Luana, apa cita-citamu?
Luana, apa cita-citamu?
Luana, apa cita-citamu?
Luana pernah membalas sekali, “Ini siapa? Mimpi saya jadi pelukis.” Tapi sesuai dugaan Luana sebelumnya, jawaban itu bukan yang dicari oleh si pengirim pesan. Biar begitu, Luana tidak tahu apa yang sebenarnya dicari si pengirim. Semakin banyak pesan yang masuk, Luana semakin berpikir bahwa mimpinya mungkin bukan jadi pelukis.
Di kota tempat Luana tinggal, pelukis adalah pekerjaan paling mulia dan dokter adalah pekerjaan paling hina. Semua anak muda di kota Luana bermimpi jadi pelukis. Namun, banyak dari mereka yang gagal karena persaingan yang terlalu ketat. Anak-anak muda yang gagal jadi pelukis terpaksa menjadi dokter. Kemudian mereka dicaci maki karena meminta uang dari orang sakit.

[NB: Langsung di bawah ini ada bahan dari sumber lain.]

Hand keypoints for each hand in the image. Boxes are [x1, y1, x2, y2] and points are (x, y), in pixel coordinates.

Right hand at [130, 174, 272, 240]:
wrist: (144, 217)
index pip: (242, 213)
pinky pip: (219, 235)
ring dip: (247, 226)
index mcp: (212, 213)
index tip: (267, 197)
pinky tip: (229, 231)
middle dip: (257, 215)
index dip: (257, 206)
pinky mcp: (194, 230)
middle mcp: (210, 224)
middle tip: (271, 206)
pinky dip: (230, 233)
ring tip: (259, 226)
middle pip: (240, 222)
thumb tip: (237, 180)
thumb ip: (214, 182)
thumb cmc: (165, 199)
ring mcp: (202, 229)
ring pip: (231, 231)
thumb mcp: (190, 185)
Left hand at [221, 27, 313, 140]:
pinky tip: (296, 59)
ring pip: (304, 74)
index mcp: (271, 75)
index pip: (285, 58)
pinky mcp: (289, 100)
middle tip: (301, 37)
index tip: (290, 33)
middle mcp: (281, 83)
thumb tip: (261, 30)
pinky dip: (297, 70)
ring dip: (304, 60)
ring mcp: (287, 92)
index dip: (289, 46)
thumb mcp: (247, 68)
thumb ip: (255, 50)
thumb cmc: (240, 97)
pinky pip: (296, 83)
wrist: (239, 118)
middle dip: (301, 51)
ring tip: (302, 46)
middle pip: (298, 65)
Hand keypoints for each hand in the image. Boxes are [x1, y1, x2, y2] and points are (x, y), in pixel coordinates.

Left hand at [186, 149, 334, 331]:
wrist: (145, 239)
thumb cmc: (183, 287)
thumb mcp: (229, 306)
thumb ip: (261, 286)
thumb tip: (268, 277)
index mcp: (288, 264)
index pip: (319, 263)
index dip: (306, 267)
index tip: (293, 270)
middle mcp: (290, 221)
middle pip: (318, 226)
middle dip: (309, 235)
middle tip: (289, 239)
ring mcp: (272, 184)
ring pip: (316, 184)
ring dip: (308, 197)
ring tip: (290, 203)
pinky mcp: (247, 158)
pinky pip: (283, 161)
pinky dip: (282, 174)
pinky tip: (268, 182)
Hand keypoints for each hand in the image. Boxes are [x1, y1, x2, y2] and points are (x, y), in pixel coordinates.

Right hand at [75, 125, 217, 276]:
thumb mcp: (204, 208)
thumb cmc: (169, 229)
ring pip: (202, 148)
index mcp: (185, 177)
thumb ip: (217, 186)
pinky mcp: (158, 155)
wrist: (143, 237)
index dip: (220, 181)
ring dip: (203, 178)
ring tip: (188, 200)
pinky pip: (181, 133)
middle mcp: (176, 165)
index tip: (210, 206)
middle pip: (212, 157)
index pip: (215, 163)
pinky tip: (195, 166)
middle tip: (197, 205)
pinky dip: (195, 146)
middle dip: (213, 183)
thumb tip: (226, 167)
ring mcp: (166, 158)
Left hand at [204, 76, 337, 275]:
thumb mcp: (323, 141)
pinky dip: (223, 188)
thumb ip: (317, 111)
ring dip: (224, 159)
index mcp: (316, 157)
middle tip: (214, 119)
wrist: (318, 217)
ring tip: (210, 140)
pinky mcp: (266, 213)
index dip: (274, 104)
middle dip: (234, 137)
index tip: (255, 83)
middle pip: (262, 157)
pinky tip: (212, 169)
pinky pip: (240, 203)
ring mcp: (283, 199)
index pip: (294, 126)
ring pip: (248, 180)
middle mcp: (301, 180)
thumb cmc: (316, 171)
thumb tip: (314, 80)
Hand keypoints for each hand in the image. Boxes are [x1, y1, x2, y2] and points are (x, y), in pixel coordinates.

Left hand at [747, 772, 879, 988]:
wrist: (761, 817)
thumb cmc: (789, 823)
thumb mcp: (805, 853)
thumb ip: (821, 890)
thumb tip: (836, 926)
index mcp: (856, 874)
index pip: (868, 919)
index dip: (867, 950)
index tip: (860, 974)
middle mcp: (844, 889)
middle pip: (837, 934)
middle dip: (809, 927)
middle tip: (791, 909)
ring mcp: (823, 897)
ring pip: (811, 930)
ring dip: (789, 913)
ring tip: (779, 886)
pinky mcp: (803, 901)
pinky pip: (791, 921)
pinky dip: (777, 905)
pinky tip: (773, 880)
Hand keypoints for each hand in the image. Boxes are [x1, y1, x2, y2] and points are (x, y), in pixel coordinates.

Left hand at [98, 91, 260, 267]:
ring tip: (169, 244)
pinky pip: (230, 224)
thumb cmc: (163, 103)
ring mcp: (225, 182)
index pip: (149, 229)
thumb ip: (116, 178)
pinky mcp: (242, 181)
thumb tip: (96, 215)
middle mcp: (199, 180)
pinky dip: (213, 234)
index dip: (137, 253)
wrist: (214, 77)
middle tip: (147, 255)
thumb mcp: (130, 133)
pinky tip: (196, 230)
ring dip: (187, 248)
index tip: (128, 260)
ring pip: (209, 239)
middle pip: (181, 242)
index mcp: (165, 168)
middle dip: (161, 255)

Semua orang tua di kota Luana memaksa anaknya jadi pelukis. “Pelukis itu pekerjaan yang sangat berharga, Luana,” kata ayah setiap hari saat Luana kecil dulu. Luana kecil mengangguk. “Jangan sampai kamu cuma jadi dokter. Apa bagusnya jadi dokter? Dokter adalah pekerjaan untuk orang-orang yang tidak bisa menggambar. Kemampuan mereka cuma menghafal dan meganalisa. Semua orang juga bisa meghafal dan menganalisa. Membedah mayat adalah pekerjaan yang terlalu mudah dan biasa.”
Di kota Luana, manusia yang tidak memenuhi standar orang pada umumnya akan dihina seumur hidupnya. Luana pernah mendengar ada seorang gadis beramut biru yang dikucilkan karena semua orang di kota ini berambut merah muda. Gadis itu dianggap beracun.
“E-mail yang sama berulang-ulang? Itu namanya teror, Luana. Laporkan saja ke polisi.” ujar seorang kawan.
Maka Luana melaporkannya, namun polisi di kotanya menolak untuk menyelidiki hal tersebut. Mereka menganggap Luana membual.